Many Filipino healthcare workers are getting infected with COVID-19 in the country, a fact that the World Health Organization (WHO) found “very worrisome.”
At least 766 healthcare workers have been infected with the respiratory illness, which accounts for 13 percent of confirmed COVID-19 cases in the Philippines, Dr. Abdi Mahamud, the WHO’s COVID-19 incident manager for the Western Pacific region, said yesterday in a virtual presser. This was way higher than the average in the region which stands at 2 to 3%, making the Philippines an “outlier,” reports ABS-CBN News.
“[W]e’re working very closely with the minister of health [Francisco Duque] to determine the reasons why the Philippines has a high percentage of infected health-care workers,” he said.

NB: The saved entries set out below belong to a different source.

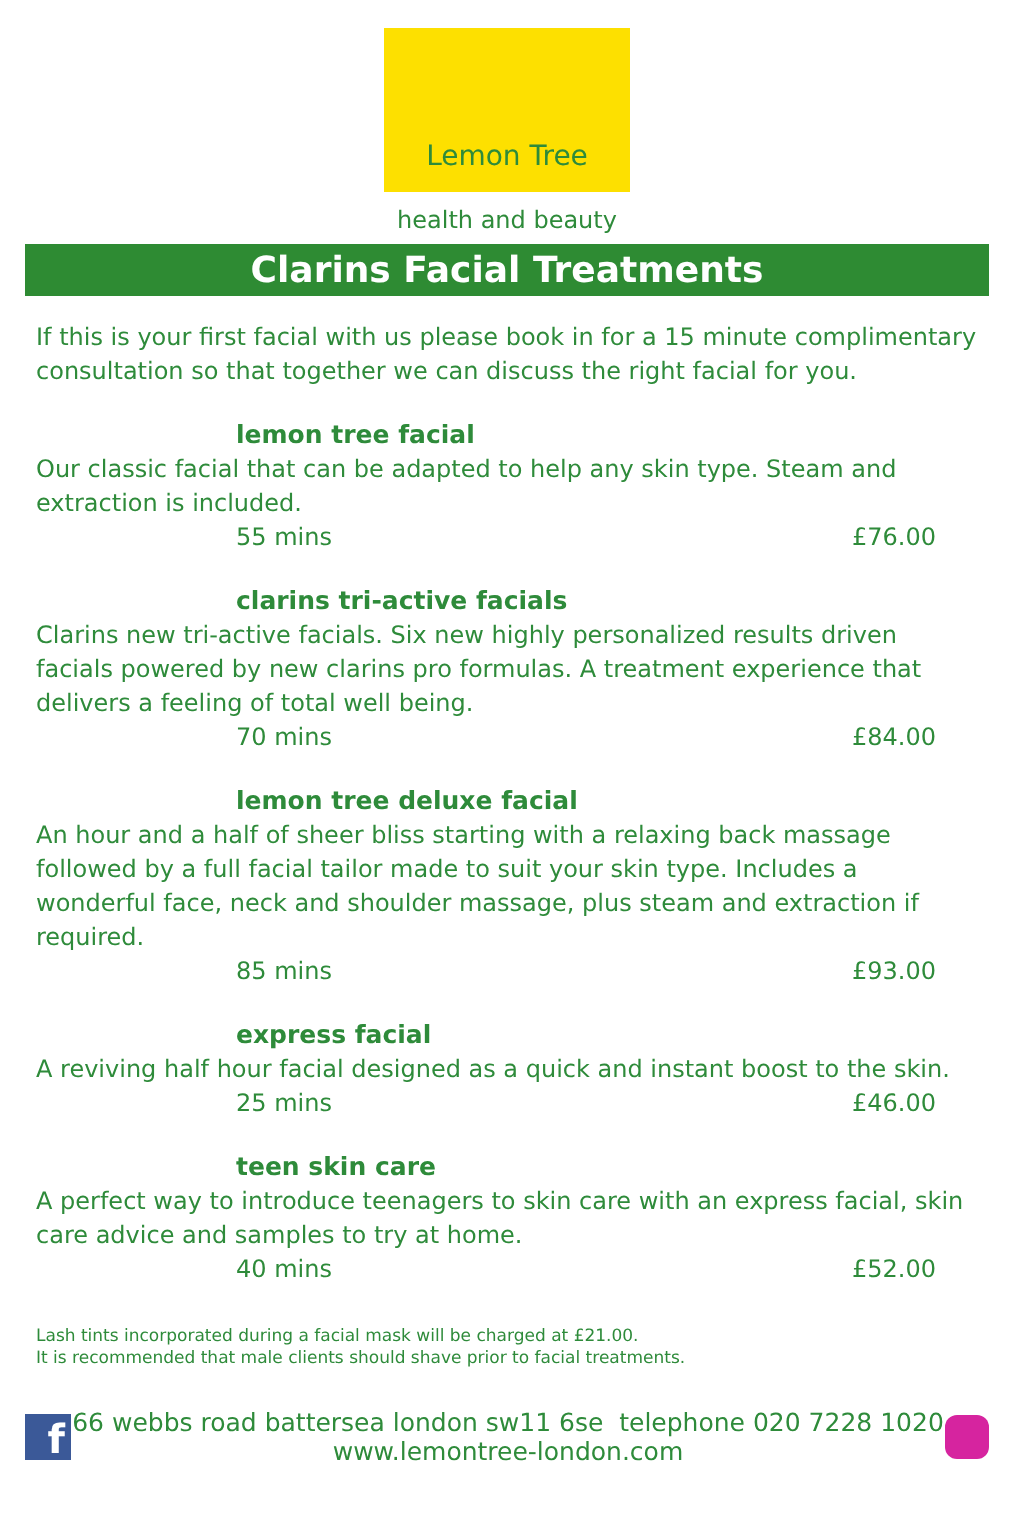Lemon Tree
health and beauty
Clarins Facial Treatments
If this is your first facial with us please book in for a 15 minute complimentary consultation so that together we can discuss the right facial for you.
lemon tree facial
Our classic facial that can be adapted to help any skin type. Steam and extraction is included.
55 mins £76.00
clarins tri-active facials
Clarins new tri-active facials. Six new highly personalized results driven facials powered by new clarins pro formulas. A treatment experience that delivers a feeling of total well being.
70 mins £84.00
lemon tree deluxe facial
An hour and a half of sheer bliss starting with a relaxing back massage followed by a full facial tailor made to suit your skin type. Includes a wonderful face, neck and shoulder massage, plus steam and extraction if required.
85 mins £93.00
express facial
A reviving half hour facial designed as a quick and instant boost to the skin.
25 mins £46.00
teen skin care
A perfect way to introduce teenagers to skin care with an express facial, skin care advice and samples to try at home.
40 mins £52.00
Lash tints incorporated during a facial mask will be charged at £21.00.
It is recommended that male clients should shave prior to facial treatments.
f
66 webbs road battersea london sw11 6se telephone 020 7228 1020
www.lemontree-london.com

Mahamud, however, could not explain why so many Filipino healthcare workers were getting infected but it could be possibly due to the insufficient supply of personal protective equipment (PPEs).

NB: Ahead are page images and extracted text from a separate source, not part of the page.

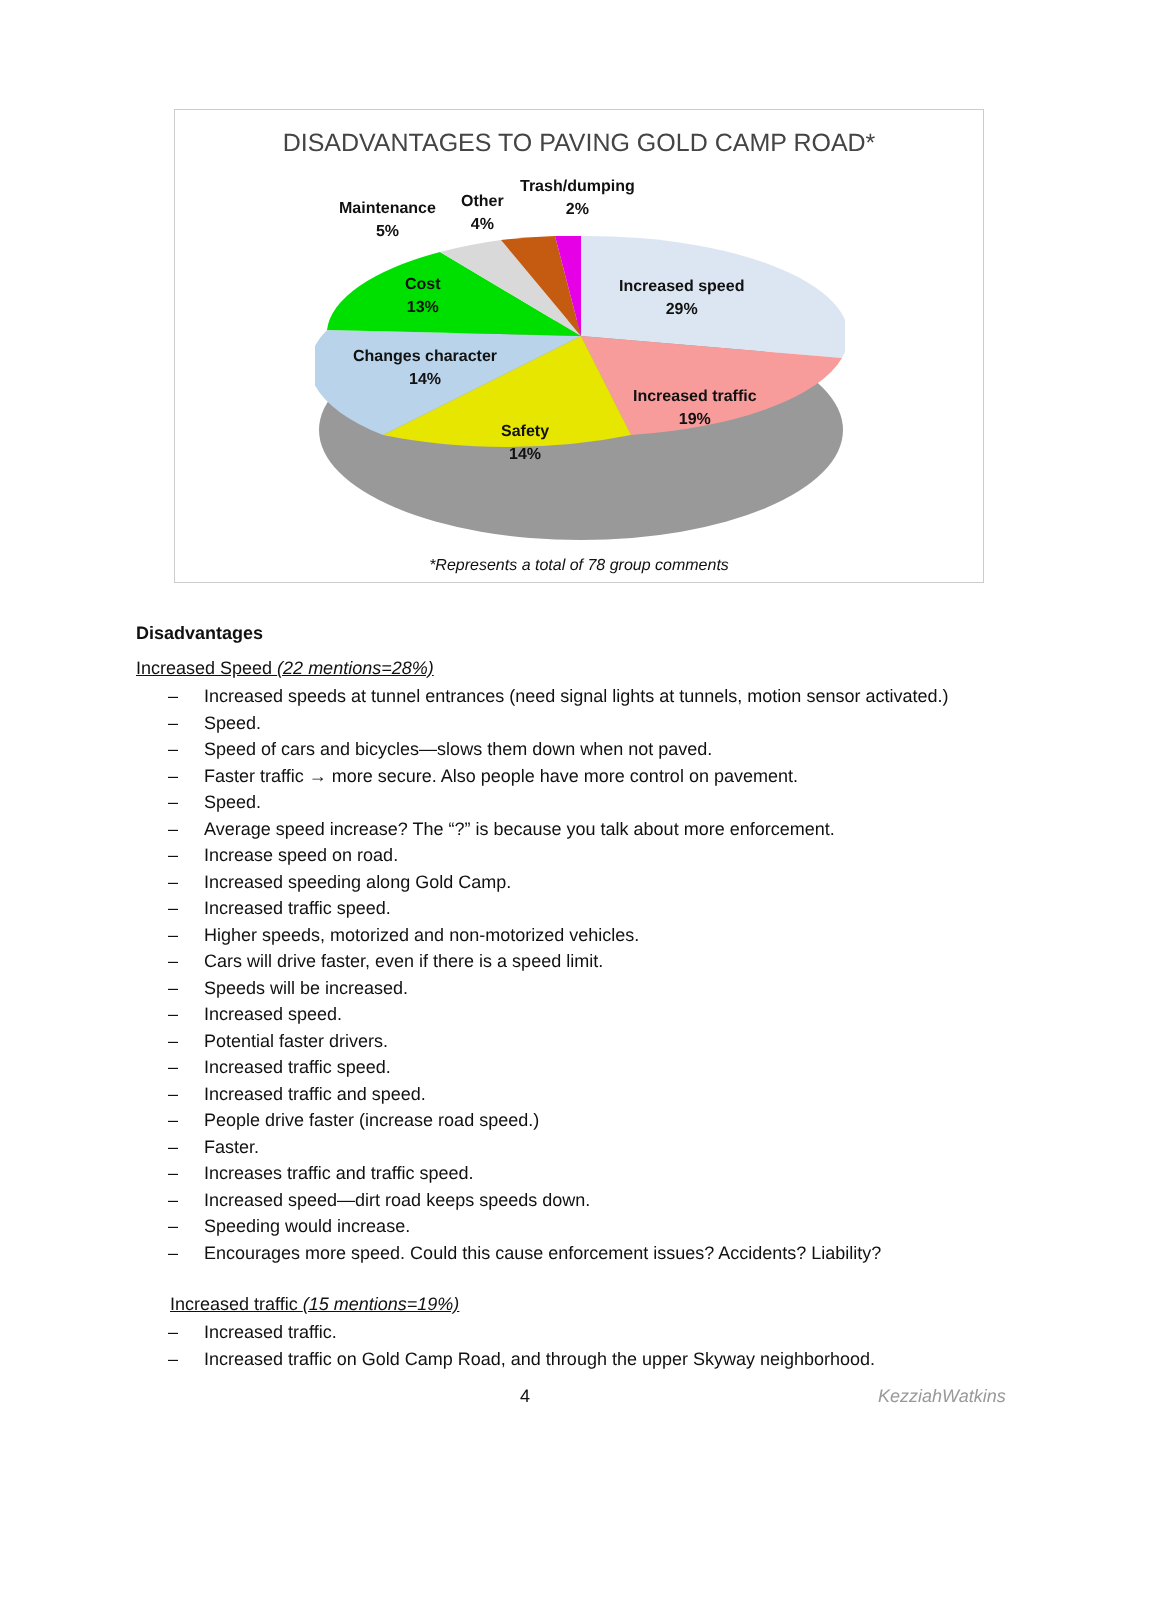DISADVANTAGES TO PAVING GOLD CAMP ROAD*
Maintenance
5%
Other
4%
Trash/dumping
2%
Cost
13%
Increased speed
29%
Changes character
14%
Increased traffic
19%
Safety
14%
*Represents a total of 78 group comments
Disadvantages
Increased Speed (22 mentions=28%)
– Increased speeds at tunnel entrances (need signal lights at tunnels, motion sensor activated.)
– Speed.
– Speed of cars and bicycles—slows them down when not paved.
– Faster traffic → more secure. Also people have more control on pavement.
– Speed.
– Average speed increase? The “?” is because you talk about more enforcement.
– Increase speed on road.
– Increased speeding along Gold Camp.
– Increased traffic speed.
– Higher speeds, motorized and non-motorized vehicles.
– Cars will drive faster, even if there is a speed limit.
– Speeds will be increased.
– Increased speed.
– Potential faster drivers.
– Increased traffic speed.
– Increased traffic and speed.
– People drive faster (increase road speed.)
– Faster.
– Increases traffic and traffic speed.
– Increased speed—dirt road keeps speeds down.
– Speeding would increase.
– Encourages more speed. Could this cause enforcement issues? Accidents? Liability?
Increased traffic (15 mentions=19%)
– Increased traffic.
– Increased traffic on Gold Camp Road, and through the upper Skyway neighborhood.
4 KezziahWatkins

“[The] WHO is working closely with member states in providing PPE so that we can protect this crucial workforce,” he said.
The WHO warned its members early in March that “rising demand, panic buying, hoarding, and misuse” would lead to a shortage of PPEs, leaving doctors and nurses vulnerable as they treat COVID-19 patients. The organization urged manufacturers to increase their PPE production by at least 40 percent and added that governments should give incentives to companies that create them.

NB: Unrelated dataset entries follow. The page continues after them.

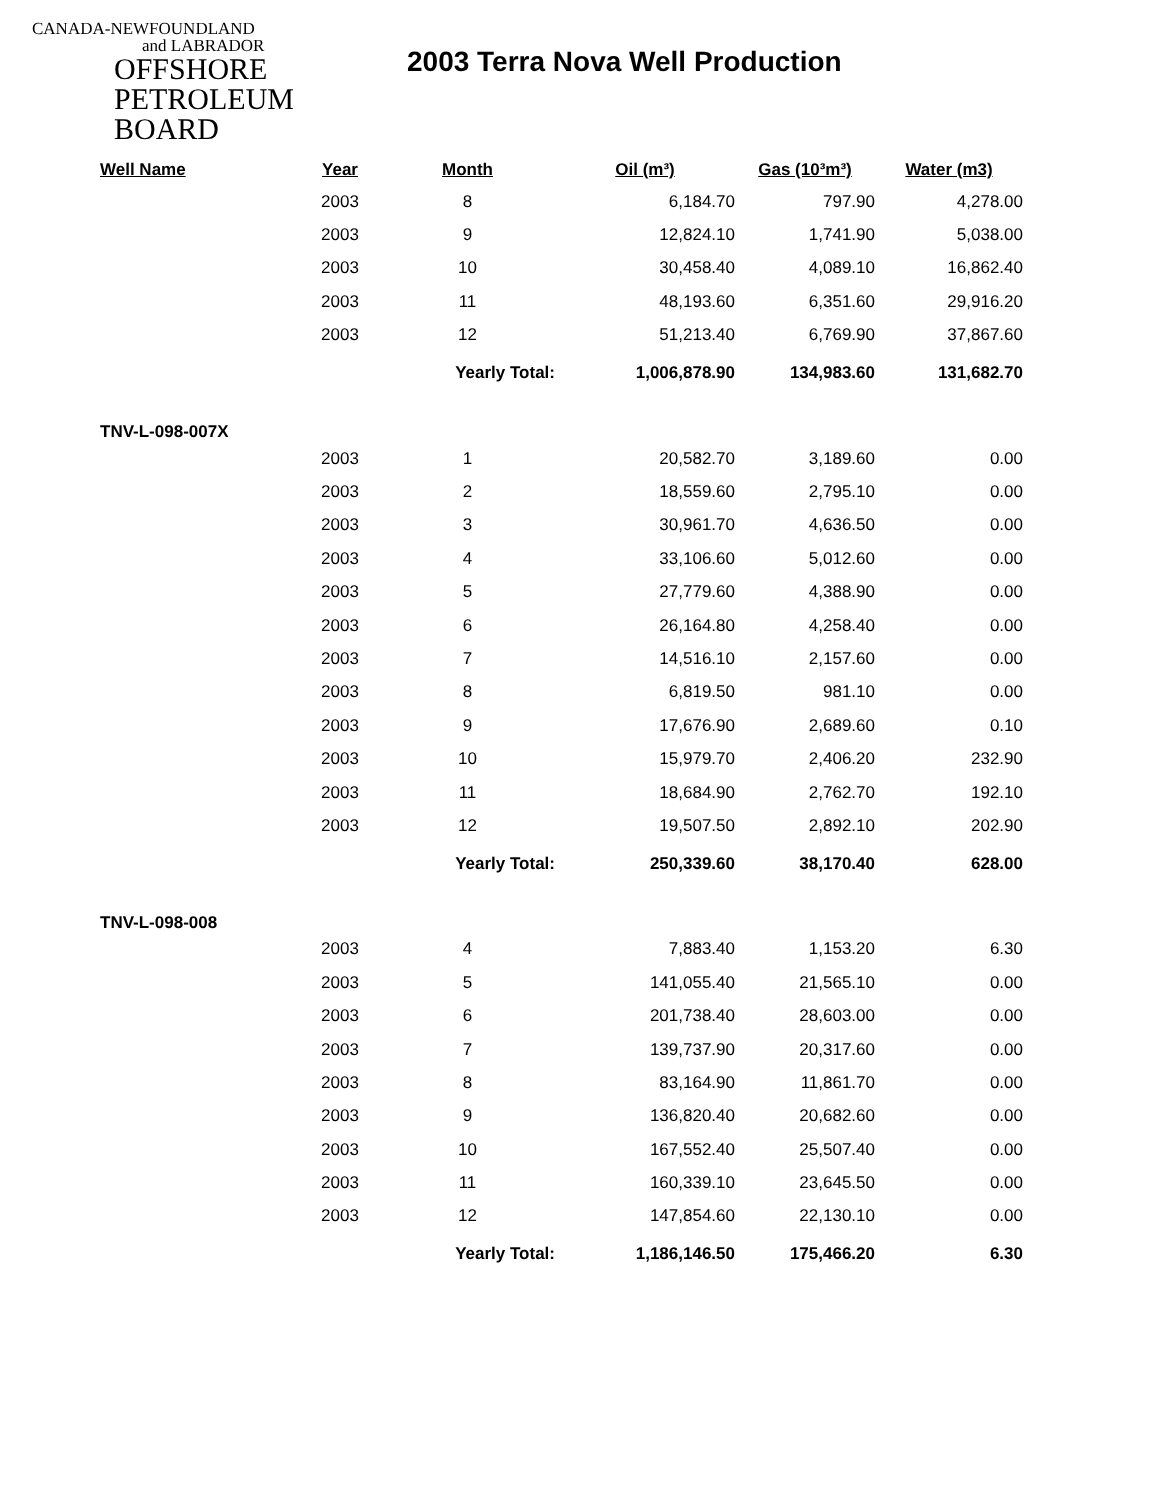CANADA-NEWFOUNDLAND
and LABRADOR
OFFSHORE
PETROLEUM
BOARD
2003 Terra Nova Well Production
| Well Name | Year | Month | Oil (m³) | Gas (10³m³) | Water (m3) |
| --- | --- | --- | --- | --- | --- |
| | 2003 | 8 | 6,184.70 | 797.90 | 4,278.00 |
| | 2003 | 9 | 12,824.10 | 1,741.90 | 5,038.00 |
| | 2003 | 10 | 30,458.40 | 4,089.10 | 16,862.40 |
| | 2003 | 11 | 48,193.60 | 6,351.60 | 29,916.20 |
| | 2003 | 12 | 51,213.40 | 6,769.90 | 37,867.60 |
| | | Yearly Total: | 1,006,878.90 | 134,983.60 | 131,682.70 |
| TNV-L-098-007X | | | | | |
| | 2003 | 1 | 20,582.70 | 3,189.60 | 0.00 |
| | 2003 | 2 | 18,559.60 | 2,795.10 | 0.00 |
| | 2003 | 3 | 30,961.70 | 4,636.50 | 0.00 |
| | 2003 | 4 | 33,106.60 | 5,012.60 | 0.00 |
| | 2003 | 5 | 27,779.60 | 4,388.90 | 0.00 |
| | 2003 | 6 | 26,164.80 | 4,258.40 | 0.00 |
| | 2003 | 7 | 14,516.10 | 2,157.60 | 0.00 |
| | 2003 | 8 | 6,819.50 | 981.10 | 0.00 |
| | 2003 | 9 | 17,676.90 | 2,689.60 | 0.10 |
| | 2003 | 10 | 15,979.70 | 2,406.20 | 232.90 |
| | 2003 | 11 | 18,684.90 | 2,762.70 | 192.10 |
| | 2003 | 12 | 19,507.50 | 2,892.10 | 202.90 |
| | | Yearly Total: | 250,339.60 | 38,170.40 | 628.00 |
| TNV-L-098-008 | | | | | |
| | 2003 | 4 | 7,883.40 | 1,153.20 | 6.30 |
| | 2003 | 5 | 141,055.40 | 21,565.10 | 0.00 |
| | 2003 | 6 | 201,738.40 | 28,603.00 | 0.00 |
| | 2003 | 7 | 139,737.90 | 20,317.60 | 0.00 |
| | 2003 | 8 | 83,164.90 | 11,861.70 | 0.00 |
| | 2003 | 9 | 136,820.40 | 20,682.60 | 0.00 |
| | 2003 | 10 | 167,552.40 | 25,507.40 | 0.00 |
| | 2003 | 11 | 160,339.10 | 23,645.50 | 0.00 |
| | 2003 | 12 | 147,854.60 | 22,130.10 | 0.00 |
| | | Yearly Total: | 1,186,146.50 | 175,466.20 | 6.30 |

In the Philippines, various hospitals have complained of a shortage of PPEs, including one in Laguna whose workers ended up using garbage bags just so they could protect themselves from the coronavirus.
The Department of Health has purchased PHP1.8 billion (US$35.4 million) worth of PPEs, which has been disseminated to various hospitals since early this month.
The Philippines has 6,599 COVID-19 cases as of yesterday afternoon, with 654 recoveries and 437 deaths.